Заговоривши о лошадях второго взвода и непостижимых выходках Лисицкого, я должен упомянуть кобылу Дашку, вершков восьми росту и широкую, как бочка. Она была чрезвычайно зла, что хорошо знали солдатики, и замечательно, чего мне не приходилось более встречать, она была плотоядна. Солдаты носили ей молодых воробьев и лягушек. На Дашке ездил сам Лисицкий, и только он, при замечательной силе своей, мог смирить ее. Но иногда и его она выводила из терпения, и я сам видел и слышал во фронте, как Лисицкий, схватив ее за ухо, наклонялся и кусал ее, ворча или, лучше сказать, рыча: «У, подлая!»

Однажды на подобной проделке эскадронный командир крикнул: «Лисицкий, что ты там, мужик, делаешь? Я тебя сейчас с коня сниму и так нафухтеляю, что ты забудешь все эти проделки!»

И на Дашку, оседланную на мундштуке, посадил меня Лисицкий и стал гонять на песке перед манежем.

Величайшего труда стоило мне заставлять эту грубую лошадь переменять по команде аллюры и ноги, но Лисицкий не переставал кричать: «Шпоры ей! Хорошенько ей!» Поневоле приходилось мне слушаться, и кончилось тем, что Дашка, рассвирепев, закусила мундштук и понесла в поле, не обращая ни малейшего внимания на мои цуки. Ничем, кроме служебного удальства, я не могу объяснить таких выходок Лисицкого, очевидно, любившего меня и даже впоследствии оставлявшего у меня на дворе рано утром свою собственную неоседланную лошадку, на которой доезжал до меня с противоположной слободы города. «Извольте, сударь, — говорил он, — доезжать на учение на моем вороненьком, а я отсюда дойду до взвода пешком». Конечно, мне было с руки быстро — доехать без седла до взвода, где вороненький оставался целый день на казенном фураже.

РАБОТА С ТЕКСТОМ
[1] Отредактируйте фрагмент: перепишите часть, которая начинается со слов «Заговоривши о лошадях» и заканчивается словами «песке перед манежем.», заменив «кобылу» на «лошадь».
[2] Что, согласно фрагменту, солдаты носили Дашке?
Данные здесь не понадобятся.

ИСХОДНЫЕ ДАННЫЕ

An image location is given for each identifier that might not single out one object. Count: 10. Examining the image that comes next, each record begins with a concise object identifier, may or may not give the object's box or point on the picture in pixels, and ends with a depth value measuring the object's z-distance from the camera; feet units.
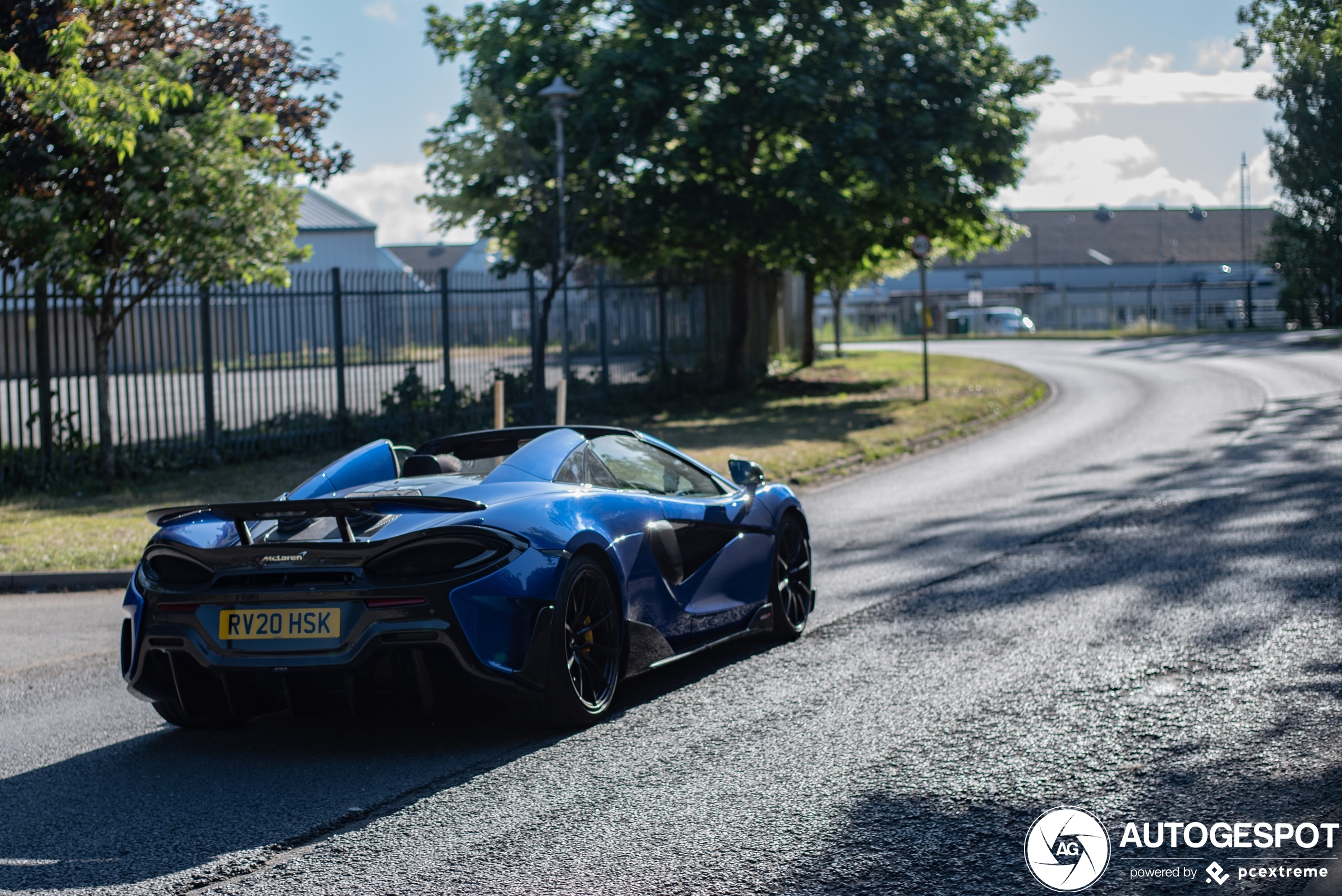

ОТВЕТЫ
[1]
Заговоривши о лошадях второго взвода и непостижимых выходках Лисицкого, я должен упомянуть лошадь Дашку, вершков восьми росту и широкую, как бочка. Она была чрезвычайно зла, что хорошо знали солдатики, и замечательно, чего мне не приходилось более встречать, она была плотоядна. Солдаты носили ей молодых воробьев и лягушек. На Дашке ездил сам Лисицкий, и только он, при замечательной силе своей, мог смирить ее. Но иногда и его она выводила из терпения, и я сам видел и слышал во фронте, как Лисицкий, схватив ее за ухо, наклонялся и кусал ее, ворча или, лучше сказать, рыча: «У, подлая!»

Однажды на подобной проделке эскадронный командир крикнул: «Лисицкий, что ты там, мужик, делаешь? Я тебя сейчас с коня сниму и так нафухтеляю, что ты забудешь все эти проделки!»

И на Дашку, оседланную на мундштуке, посадил меня Лисицкий и стал гонять на песке перед манежем.

[2] Молодых воробьев и лягушек.